The SIG program targets the lowest 5 percent of Title I-eligible schools based on certain reading and math test scores and high school graduation rates.

Remmers and officials from other schools on the list told the House K-12 Education Policy and Oversight Committee May 5 the problem is the strings that come with the grant. One of them is that he’d have to fire Principal Pernell Knutson, who he calls “the best secondary principal I’ve had.” He said she’s made a big difference in her four years at the high school, which serves the Leech Lake Reservation area. Under her management, attendance rates have increased to about 90 percent, discipline referrals decreased by 52 percent and math achievement has improved, although it’s still below average.

Two weeks before he was notified the high school was on the SIG list, Remmers said U.S News & World Report named it among the top 100 in the country for working with low-performing students.

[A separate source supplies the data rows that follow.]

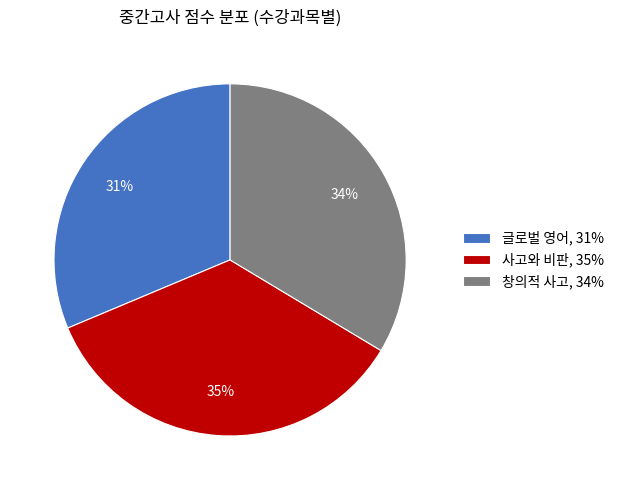

The 창의적 사고, 34% slice represents 42% of the pie. True or false?

False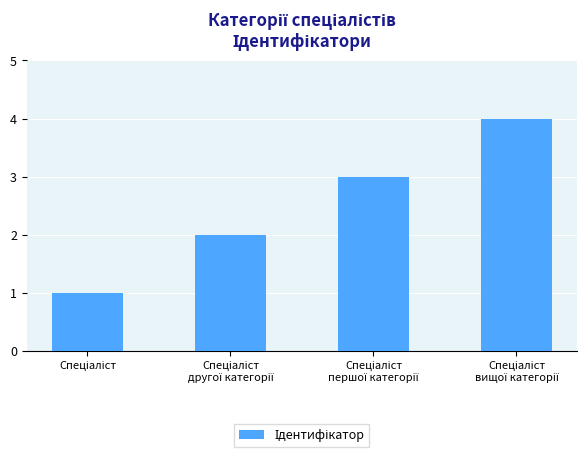

What is the greatest value displayed?

4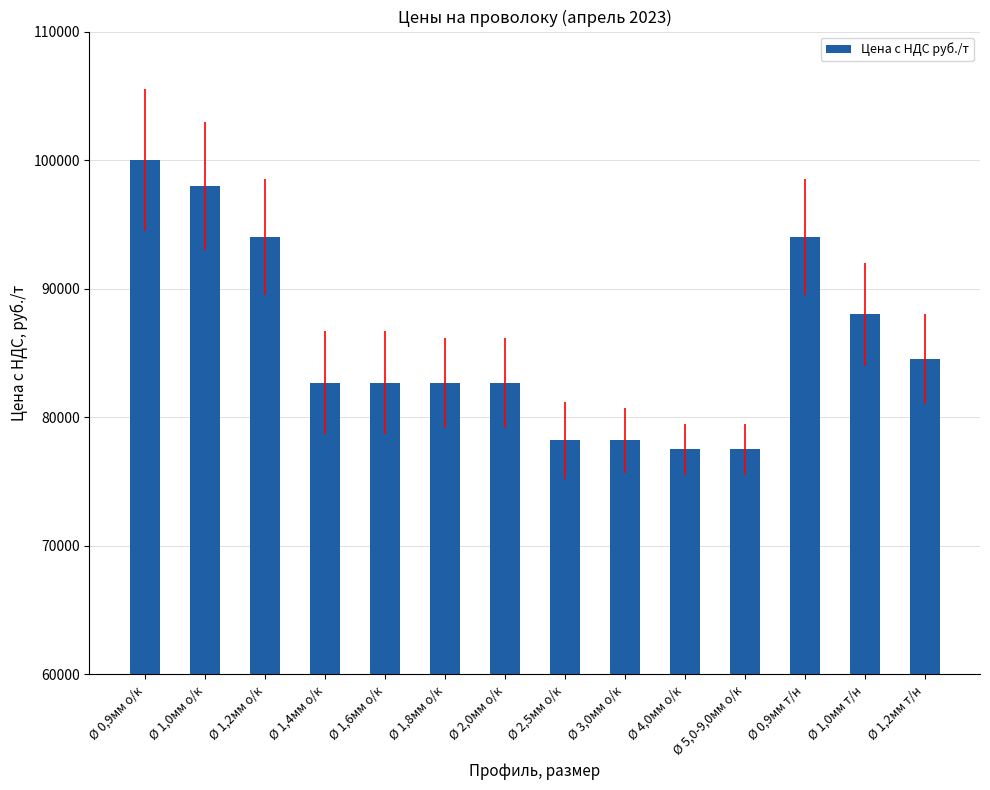

How many bars are there in total?

14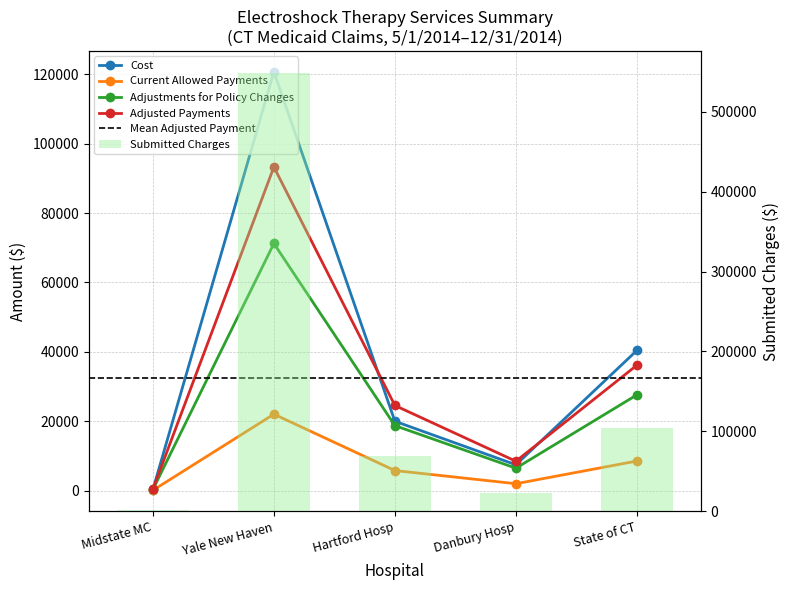

At Hartford Hosp, list the series in order from largest to smallest.

Submitted Charges, Adjusted Payments, Cost, Adjustments for Policy Changes, Current Allowed Payments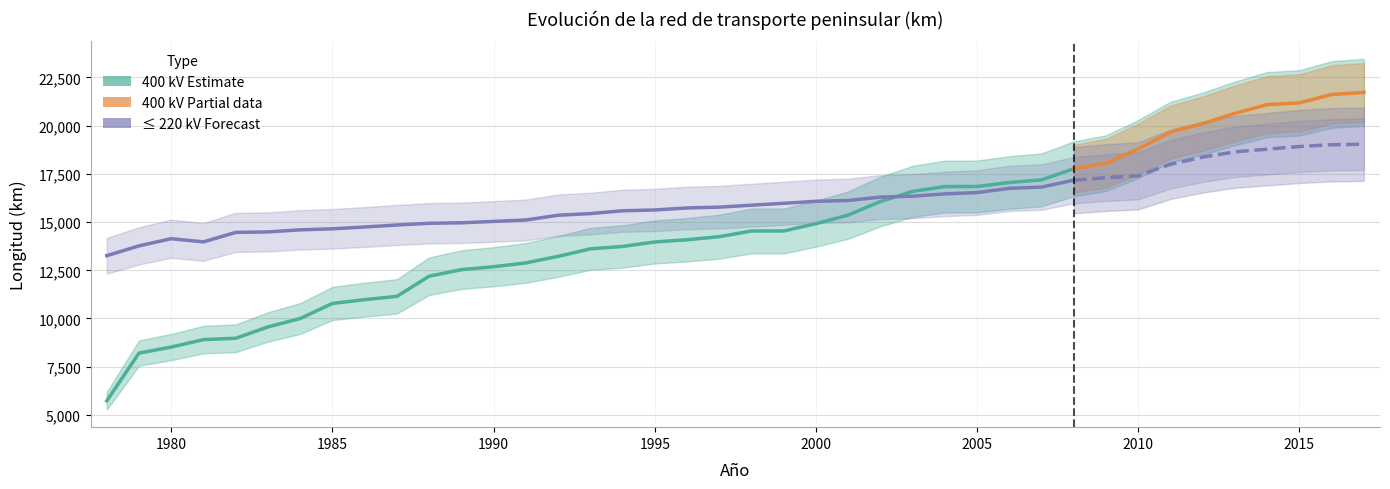

Between 2002 and 2000, which is larger?

2002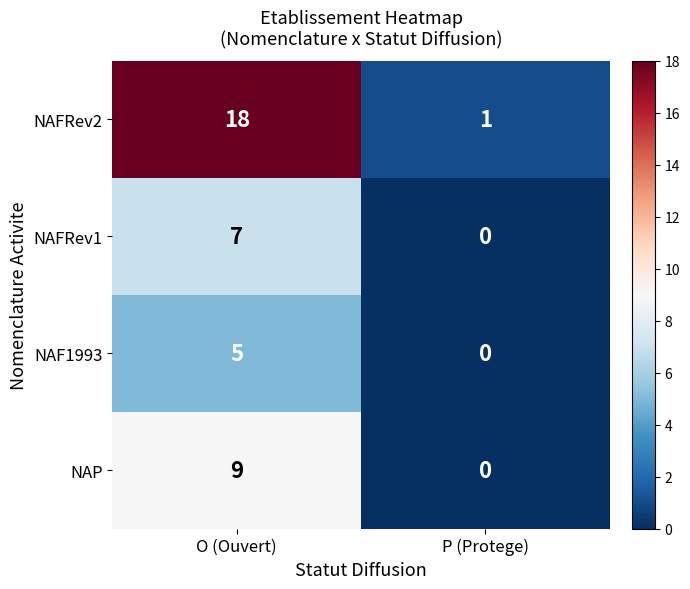

What is the difference between the maximum and minimum values in the NAFRev2 series?

17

To receive the money, schools must agree to one of four change models: “turnaround intervention,” requiring the principal and at least 50 percent of staff to be replaced; closing a school entirely; closing it to reopen as a charter school; or the “transformation” model, which would replace the principal but not staff.

Remmers has even talked with U.S. Sen. Al Franken (D-Minn.) in hopes of meeting with U.S. Education Secretary Arne Duncan to request an exception to the consequences for his school.

The federal government allows exceptions to these remedies, but Education Commissioner Alice Seagren said making exceptions would delay funding for all 34 Minnesota schools because the timeline is so tight. No school is required to accept the funds if it on the list.

The committee did not hear a bill on the issue, but Rep. Alice Hausman (DFL-St. Paul) successfully offered an amendment to HF2431 during a House Finance Committee meeting May 4 that would allow a consequences exception for one charter school serving highly at-risk students in St. Paul.